Sport de mobilisation populaire, devenu vitrine du pouvoir, le football cautionne toutes les illusions de puissance…

Conclusion

La fête du football doit servir de repère maintenant que l’exigence de la fête devient une angoisse de renouvellement de la spontanéité intérieure et de la communion.

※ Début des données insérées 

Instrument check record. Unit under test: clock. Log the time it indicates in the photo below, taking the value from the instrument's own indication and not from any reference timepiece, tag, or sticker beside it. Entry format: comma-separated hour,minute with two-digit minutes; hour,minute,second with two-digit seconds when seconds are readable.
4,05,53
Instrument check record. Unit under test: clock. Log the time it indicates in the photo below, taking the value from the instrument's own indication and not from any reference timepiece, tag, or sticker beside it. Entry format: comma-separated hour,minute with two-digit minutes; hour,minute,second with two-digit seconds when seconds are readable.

Un jour André MALRAUX a eu ce mot malheureux :

« Je regrette qu’il y ait, de moins en moins de monde dans les musées et de plus en plus dans les stades ».

René MAHEUX l’ancien Directeur Général de l’UNESCO lui répondit que les deux activités n’étaient pas incompatibles, et que dans une société idéale, les gens iraient à la fois dans les musées et dans les stades [5].

De toutes les façons, une vérité reste : qu’à l’occasion du Mundial indifférentes aux grandes crises qui les menacent, des centaines de millions d’hommes et de femmes de tous âges au même moment dans toutes les parties de la planète soient tendues vers le même plaisir est un signe : signe de cette civilisation planétaire de demain déjà advenue grâce au miracle de la technologie, mais surtout signe que, dans cette civilisation du loisir, l’« homo ludens » laissera peu de place aux alchimistes des guerres et des fléaux sociaux, et donc aux instances totalitaires à qui profitent les crimes.

Le football est une de ces occasions et un de ces lieux privilégiés de l’avènement festif. Mais en attendant, comme tout lieu qui consacre l’anomie et le plaisir collectif, c’est-à-dire également la purgation collective, il est porteur d’ambiguïtés démobilisatrices…

[1] R. Caillois, Les jeux et les hommes (le Masque et le Vertige), NRF, Paris, 1958.

[2] Cf. Revue fit, citée par Vincent Caron dans Jeune Afrique, n° 1.120 du 23 juin 1982, p. 42.

[3] V. Caron, op. cit.

[4] Jean-Claude Jost « Ballon rond et supporters », dans : Autrement, Paris n° 7 novembre 1976, p. 50.

[5] J. C. Jost, op. cit. ; lire également Roland Barthes,« Le monde où l’on catche » dans : Mythologies, Seuil, Paris, 1957, pp. 13-24.